また、モジュールの組み合わせにより導入コスト・運用コストが大きく変動するので、導入目的を明確にした上で検討を進めていく必要があります。
NetSuite
大手ERPベンダーに先駆けてクラウドERPを提供し続けてきた業界の老舗。NetSuiteでは約20年間に渡りクラウドERPを提供してきたという実績があり、長年のノウハウが蓄積されているという特徴があります。
業務システム全体を統合的に提供し、かつ各システムでシームレスな連携が取れているので全社最適化を実現するERPソリューションです。
MA-EYES
ERPソリューションとしては珍しくグループウェアを提供している製品。ERPを導入しつつ組織のコミュニケーションまで強化することができます。ただし、ERPとしての適用範囲が限定的なので、総合的なシステム環境を構築することが難しくなるので注意が必要です。
ALL-IN
中小企業やベンチャー企業向けに提供されている低コスト帯のERPソリューション。基本月額費用38,000円に加えユーザー毎に月額3,000円と非常に安価に利用することができるので、コスト重視のERP導入に最適です。機能面も比較的充実しているので、エンタープライズ向けとはいかなくとも統合的なシステム環境を構築できます。
DS-mart ERP
販売管理、生産管理、貿易管理、会計管理を中心としたERPソリューション。こちらも初期費用50,000円、月額費用50,000円と低コストで利用でき、1,000ユーザーまで価格変動がないのでコストパフォーマンスが高い製品でもあります。
A.S.I.A
日本初のグローバルERPで22ヵ国430社以上の導入実績を持つERPソリューション。
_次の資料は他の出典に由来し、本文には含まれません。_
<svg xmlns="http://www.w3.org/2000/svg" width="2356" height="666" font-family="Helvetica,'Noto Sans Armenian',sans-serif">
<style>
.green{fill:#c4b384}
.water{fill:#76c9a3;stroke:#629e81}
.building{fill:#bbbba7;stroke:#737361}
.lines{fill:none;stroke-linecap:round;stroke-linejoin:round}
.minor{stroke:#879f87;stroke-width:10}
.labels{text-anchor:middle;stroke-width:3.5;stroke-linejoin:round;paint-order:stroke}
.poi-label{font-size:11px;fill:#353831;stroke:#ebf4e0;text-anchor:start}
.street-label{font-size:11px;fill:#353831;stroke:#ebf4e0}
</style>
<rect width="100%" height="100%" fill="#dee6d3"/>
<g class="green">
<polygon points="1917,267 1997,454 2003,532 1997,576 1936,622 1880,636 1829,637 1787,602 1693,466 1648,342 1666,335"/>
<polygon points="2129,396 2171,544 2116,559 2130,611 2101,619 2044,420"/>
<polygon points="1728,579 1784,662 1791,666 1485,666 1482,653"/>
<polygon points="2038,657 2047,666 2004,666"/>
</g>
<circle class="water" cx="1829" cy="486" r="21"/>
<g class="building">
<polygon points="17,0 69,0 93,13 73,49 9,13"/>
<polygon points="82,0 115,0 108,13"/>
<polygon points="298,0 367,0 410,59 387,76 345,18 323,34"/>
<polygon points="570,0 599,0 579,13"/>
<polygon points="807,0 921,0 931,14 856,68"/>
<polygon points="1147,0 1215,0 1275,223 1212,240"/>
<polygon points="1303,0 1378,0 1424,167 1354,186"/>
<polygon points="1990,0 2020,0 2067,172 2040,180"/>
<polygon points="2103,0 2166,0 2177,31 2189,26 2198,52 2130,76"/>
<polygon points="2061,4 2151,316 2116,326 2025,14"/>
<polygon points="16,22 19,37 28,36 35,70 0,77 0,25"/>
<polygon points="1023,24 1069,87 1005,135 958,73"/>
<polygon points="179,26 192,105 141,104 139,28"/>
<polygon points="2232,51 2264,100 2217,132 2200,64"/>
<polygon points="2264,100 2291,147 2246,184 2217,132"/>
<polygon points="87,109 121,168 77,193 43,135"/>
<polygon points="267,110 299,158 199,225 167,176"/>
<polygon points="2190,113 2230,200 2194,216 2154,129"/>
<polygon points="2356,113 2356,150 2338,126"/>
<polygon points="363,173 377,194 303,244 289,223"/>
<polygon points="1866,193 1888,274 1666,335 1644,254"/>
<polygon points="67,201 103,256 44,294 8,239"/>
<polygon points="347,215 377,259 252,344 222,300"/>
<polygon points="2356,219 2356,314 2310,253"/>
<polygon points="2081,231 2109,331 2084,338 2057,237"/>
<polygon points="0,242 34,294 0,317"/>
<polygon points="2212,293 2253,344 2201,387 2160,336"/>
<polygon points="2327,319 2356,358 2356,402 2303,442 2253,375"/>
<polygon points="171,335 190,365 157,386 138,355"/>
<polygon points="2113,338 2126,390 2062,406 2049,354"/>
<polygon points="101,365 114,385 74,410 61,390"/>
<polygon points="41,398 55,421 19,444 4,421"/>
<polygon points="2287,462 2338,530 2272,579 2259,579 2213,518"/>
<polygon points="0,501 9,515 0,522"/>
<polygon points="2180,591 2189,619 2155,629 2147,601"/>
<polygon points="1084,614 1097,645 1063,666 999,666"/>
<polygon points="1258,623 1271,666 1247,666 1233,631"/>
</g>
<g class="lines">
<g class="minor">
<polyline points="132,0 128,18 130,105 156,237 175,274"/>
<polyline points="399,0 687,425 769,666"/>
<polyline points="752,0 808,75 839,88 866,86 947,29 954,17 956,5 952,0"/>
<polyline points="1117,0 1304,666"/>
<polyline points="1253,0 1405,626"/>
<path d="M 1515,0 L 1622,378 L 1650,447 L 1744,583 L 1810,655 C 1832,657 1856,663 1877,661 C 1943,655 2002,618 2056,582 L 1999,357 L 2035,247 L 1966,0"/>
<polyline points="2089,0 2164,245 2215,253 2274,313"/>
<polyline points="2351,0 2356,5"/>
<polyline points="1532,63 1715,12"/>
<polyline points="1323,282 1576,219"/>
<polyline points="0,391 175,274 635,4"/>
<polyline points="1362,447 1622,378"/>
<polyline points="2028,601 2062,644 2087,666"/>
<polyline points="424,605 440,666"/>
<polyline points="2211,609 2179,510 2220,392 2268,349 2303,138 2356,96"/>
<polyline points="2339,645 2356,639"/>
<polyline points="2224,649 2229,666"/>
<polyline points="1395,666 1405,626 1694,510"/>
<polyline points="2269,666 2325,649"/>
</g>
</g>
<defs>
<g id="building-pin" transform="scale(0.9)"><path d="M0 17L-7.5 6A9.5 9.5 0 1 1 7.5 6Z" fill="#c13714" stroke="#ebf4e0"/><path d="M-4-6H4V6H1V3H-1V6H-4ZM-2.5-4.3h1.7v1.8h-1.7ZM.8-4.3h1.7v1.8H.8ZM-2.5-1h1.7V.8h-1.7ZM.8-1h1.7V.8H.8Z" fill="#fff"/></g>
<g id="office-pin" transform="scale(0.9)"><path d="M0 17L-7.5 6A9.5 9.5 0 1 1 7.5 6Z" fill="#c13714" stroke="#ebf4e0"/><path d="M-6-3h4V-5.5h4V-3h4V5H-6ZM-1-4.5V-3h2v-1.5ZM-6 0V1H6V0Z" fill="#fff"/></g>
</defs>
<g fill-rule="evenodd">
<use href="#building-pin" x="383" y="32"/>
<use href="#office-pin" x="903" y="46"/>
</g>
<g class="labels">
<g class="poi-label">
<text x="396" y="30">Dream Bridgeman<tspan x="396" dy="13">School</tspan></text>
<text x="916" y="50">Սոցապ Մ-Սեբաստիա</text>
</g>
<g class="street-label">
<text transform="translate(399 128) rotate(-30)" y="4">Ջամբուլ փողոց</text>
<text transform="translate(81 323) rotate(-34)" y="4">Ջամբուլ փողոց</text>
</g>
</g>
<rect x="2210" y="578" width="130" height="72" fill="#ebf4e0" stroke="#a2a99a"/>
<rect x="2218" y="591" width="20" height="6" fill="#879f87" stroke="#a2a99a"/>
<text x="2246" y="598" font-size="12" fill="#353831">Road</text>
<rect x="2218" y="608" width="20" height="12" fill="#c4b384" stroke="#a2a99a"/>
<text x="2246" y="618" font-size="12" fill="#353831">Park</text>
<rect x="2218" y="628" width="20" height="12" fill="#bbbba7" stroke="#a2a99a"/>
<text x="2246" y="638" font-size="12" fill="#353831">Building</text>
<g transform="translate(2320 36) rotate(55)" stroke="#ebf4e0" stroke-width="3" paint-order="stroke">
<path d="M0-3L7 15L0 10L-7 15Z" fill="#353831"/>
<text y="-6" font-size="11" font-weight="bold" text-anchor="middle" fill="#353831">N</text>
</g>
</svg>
各国言語に対応するだけでなく、異なる会計基準を複数管理することも可能です。今後グローバル展開を目指す企業で検討リストに入れておきたい製品の一つでしょう。
まとめ
今回様々なERPソリューションを紹介し、各製品に異なる特徴があることが分かったのではないかと思います。大切なことは、あくまで自社に最適な製品を選び導入することです。偏った意見を持たず、各ERPソリューションの特長を把握した上で目的に沿った製品選びを行いましょう。
また、既存システムとの連携性なども十分に考慮した上で、業務効率化や全体最適化を行える製品を選んでいただければと思います。